Uniform testing for THG on all NFL player urine samples began last Oct. 6. Since then, more than 4,000 samples have been tested for steroids with no positives for THG. The NFL also has tested all available samples -- approximately 1,700 -- taken before Oct. 6 before a reliable test for THG had been developed. The positive THG tests of Cooper, Robbins and Stubblefield were among four produced from the pre-Oct. 6 samples (the appeal of the fourth player is pending). None of the other 1,700 pre-Oct. 6 samples produced a positive for THG.

NFL Executive Vice President Harold Henderson and NFLPA Executive Director Gene Upshaw exercised their authority under the Collective Bargaining Agreement to resolve the issue. The settlement came after several months of discussion and before to a scheduled disciplinary hearing this week on the THG matter.

"This case presented a unique set of facts not addressed by the parties when the policy was written," Henderson said. "Resolving the dispute required compromise by both sides, but the most important point is that our policy is now stronger. Going forward, we have a clear understanding that all available samples will be tested for any newly identified 'designer' steroid as soon as a test is developed. Users will be caught and disciplined in the same manner as those who test positive for known substances. The NFL steroids policy will continue to be the most comprehensive and effective in professional sports."

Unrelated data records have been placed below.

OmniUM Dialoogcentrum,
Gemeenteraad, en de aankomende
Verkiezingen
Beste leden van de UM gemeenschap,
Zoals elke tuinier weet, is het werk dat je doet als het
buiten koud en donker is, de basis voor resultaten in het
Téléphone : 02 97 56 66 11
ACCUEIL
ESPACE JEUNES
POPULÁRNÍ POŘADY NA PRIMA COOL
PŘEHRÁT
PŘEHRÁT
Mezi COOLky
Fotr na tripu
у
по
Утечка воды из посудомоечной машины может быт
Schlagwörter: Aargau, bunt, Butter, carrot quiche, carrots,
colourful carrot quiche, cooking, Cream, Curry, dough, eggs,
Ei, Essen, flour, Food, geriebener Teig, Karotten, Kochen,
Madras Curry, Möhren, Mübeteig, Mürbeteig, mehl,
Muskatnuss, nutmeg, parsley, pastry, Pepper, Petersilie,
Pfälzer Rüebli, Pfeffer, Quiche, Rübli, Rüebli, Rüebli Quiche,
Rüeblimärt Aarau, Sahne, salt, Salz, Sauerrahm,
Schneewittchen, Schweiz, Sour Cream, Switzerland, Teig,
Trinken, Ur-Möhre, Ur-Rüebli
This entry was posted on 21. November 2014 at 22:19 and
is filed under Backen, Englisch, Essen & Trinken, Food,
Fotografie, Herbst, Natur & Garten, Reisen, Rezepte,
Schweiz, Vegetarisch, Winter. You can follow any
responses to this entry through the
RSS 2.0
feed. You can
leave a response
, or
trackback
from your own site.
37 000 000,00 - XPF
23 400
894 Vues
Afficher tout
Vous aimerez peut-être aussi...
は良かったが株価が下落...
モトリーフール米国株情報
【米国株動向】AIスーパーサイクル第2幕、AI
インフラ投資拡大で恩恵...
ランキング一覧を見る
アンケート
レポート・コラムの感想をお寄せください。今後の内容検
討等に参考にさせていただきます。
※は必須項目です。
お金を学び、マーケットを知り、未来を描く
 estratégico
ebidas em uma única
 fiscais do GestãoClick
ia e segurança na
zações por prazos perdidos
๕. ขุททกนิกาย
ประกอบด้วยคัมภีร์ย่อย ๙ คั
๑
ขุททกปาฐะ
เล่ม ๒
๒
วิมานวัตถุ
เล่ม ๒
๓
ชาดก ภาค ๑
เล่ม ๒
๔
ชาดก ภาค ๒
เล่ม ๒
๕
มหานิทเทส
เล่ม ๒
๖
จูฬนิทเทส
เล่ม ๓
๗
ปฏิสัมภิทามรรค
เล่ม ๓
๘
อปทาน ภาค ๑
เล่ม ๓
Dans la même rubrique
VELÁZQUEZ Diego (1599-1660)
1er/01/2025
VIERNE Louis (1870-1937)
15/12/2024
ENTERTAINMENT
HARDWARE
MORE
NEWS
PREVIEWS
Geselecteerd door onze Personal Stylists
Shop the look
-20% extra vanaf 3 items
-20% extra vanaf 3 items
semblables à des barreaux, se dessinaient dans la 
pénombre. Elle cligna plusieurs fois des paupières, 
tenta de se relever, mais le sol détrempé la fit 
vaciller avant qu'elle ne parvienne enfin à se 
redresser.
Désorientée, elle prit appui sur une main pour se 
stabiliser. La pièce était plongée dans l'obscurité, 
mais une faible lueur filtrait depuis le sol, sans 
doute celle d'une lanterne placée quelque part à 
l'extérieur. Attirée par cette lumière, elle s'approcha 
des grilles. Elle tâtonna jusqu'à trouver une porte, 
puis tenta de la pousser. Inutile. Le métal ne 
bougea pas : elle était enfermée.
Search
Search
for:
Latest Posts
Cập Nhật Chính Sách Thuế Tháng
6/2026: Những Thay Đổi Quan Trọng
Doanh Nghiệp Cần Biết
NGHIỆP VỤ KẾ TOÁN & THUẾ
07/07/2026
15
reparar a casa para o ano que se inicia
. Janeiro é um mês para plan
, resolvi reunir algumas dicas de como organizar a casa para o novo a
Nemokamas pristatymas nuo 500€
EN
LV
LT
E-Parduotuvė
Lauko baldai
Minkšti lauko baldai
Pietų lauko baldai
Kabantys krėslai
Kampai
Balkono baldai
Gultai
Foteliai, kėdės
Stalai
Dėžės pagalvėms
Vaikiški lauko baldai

The players and the Players Association had challenged the NFL's authority to re-test specimens deemed to be negative after an initial screening.

"We felt from the start that there was nothing in our agreed policy to allow for going back to test old samples long after they were found to be negative," Upshaw said. "This is an unusual case. We strongly support a 'zero tolerance' policy on steroids, but there also must be clear and fair procedures that everybody knows and understands."